Ambassador Oktay stresses that good progress in bilateral relations has also been made in the cultural field. “One of the most important developments was the opening in Budapest – during the visit in 2018 of the Turkish President – of the Gül Baba Türbe (tomb). Cultural cooperation is maybe the richest area where we had the most visible progress during the past three and a half years, and this was the most comprehensive restoration of the tomb site with both countries taking part in it. We are very happy about it but there are many other history-related projects waiting to be implemented.”

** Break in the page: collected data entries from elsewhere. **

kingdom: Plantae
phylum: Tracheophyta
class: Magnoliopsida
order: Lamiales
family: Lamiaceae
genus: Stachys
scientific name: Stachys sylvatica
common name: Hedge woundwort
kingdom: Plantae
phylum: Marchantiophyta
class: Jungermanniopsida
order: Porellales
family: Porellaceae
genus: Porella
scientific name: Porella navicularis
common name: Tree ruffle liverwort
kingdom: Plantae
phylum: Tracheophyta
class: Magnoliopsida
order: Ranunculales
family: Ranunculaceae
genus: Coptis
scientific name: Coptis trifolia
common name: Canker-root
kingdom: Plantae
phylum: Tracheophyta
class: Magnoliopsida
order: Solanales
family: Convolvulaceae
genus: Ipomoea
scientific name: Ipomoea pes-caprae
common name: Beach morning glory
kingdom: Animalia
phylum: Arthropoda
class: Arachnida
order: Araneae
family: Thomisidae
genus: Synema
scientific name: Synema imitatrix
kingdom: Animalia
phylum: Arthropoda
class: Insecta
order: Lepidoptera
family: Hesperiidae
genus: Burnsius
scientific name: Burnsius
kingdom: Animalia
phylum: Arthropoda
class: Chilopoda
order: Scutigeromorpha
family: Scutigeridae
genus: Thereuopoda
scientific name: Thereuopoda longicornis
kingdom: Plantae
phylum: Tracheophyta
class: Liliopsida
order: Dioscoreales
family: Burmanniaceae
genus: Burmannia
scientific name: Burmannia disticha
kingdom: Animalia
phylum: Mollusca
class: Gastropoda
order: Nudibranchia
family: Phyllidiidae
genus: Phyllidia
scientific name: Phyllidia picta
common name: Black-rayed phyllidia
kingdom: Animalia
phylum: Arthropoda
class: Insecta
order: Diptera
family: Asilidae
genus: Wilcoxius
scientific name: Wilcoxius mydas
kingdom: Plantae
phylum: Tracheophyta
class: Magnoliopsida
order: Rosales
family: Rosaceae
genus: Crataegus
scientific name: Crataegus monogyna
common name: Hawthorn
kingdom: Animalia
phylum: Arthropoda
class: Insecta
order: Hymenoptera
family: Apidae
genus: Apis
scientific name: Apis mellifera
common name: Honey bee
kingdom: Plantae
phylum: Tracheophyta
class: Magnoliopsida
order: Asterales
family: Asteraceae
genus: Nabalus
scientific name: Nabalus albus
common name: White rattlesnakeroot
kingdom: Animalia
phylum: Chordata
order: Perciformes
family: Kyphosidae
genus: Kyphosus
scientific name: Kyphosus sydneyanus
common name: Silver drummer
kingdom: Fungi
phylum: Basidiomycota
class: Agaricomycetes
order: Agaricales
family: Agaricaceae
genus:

He highlights that Hungary and Turkey were allies during the First World War and Turkey sent about 30,000 soldiers altogether to fight alongside Austrian and Hungarian troops but only about 12,000 of them returned to Turkey. “So, many, many soldiers died along the frontline in Galicia and some of them also lost their lives in Hungary, in hospitals and other places. Therefore, we established here a Turkish martyrs cemetery, which, since 1926, has been managed by our embassy. On March 18, every year, we have a special commemoration ceremony for those 480 soldiers. But Hungarian soldiers also died defending Turkish soil, especially during the campaigns in the Gallipoli area where at least several hundred Hungarian soldiers fell fighting. To commemorate them, Hungary will establish a monument in the Gallipoli historical peninsula. The Hungarian minister of defense will be in Turkey hopefully sometime next year to inaugurate this monument.”
But there are projects in Hungary too. For instance, in Szigetvár, where Sultan ‘Suleiman the Magnificent’ died on his last campaign in Hungary and his remains were buried near the town center. That location was determined after many years of search and technical studies. Now, the Hungarian government wants to turn this site into a memorial center for visitors, “like maybe Gül Baba Türbe. As soon as the project is prepared and the Hungarian side informs us, we are ready to cooperate on that project as well. We can send material from Turkey to be displayed in the museum to be built for that purpose, and contribute financially to the project. So, it will be the next big step but, unfortunately, I may not see it because my tour of duty in Hungary is slowly coming to an end as our ambassadorial term is normally a four-year period. But the work will go on, I have no doubt about it,” he points out.
As for other cultural issues, there are about 830 Turkish students studying in Hungarian universities, and Hungary is providing 150 Hungaricum scholarships. The Ambassador believes this number may increase because there are many more applications to this program than the actual scholarships provided. “Of course, there have also been many, many other steps like the opening of the Turkish Maarif Foundation school in Budapest but one of the most important developments will take place in the year 2024, when we will celebrate the centenary of our diplomatic relations as the 1923 friendship agreement came into effect the following year (and the mutual embassies were also opened in 1924). To that end, we will designate 2024 as the Turkish-Hungarian cultural year, which has never happened before between the two countries. Throughout that year, both countries will promote their culture, history and social ties with more systematic activities in each other’s territory. During the upcoming intergovernmental meeting in November, we will sign a protocol on that, set up a working group and start the preparations. I'm sure it will be a very rich year. I'm also glad that the first step is being taken during my tenure in Hungary. I am sure that my successor will take the further concrete steps,” the Ambassador concludes.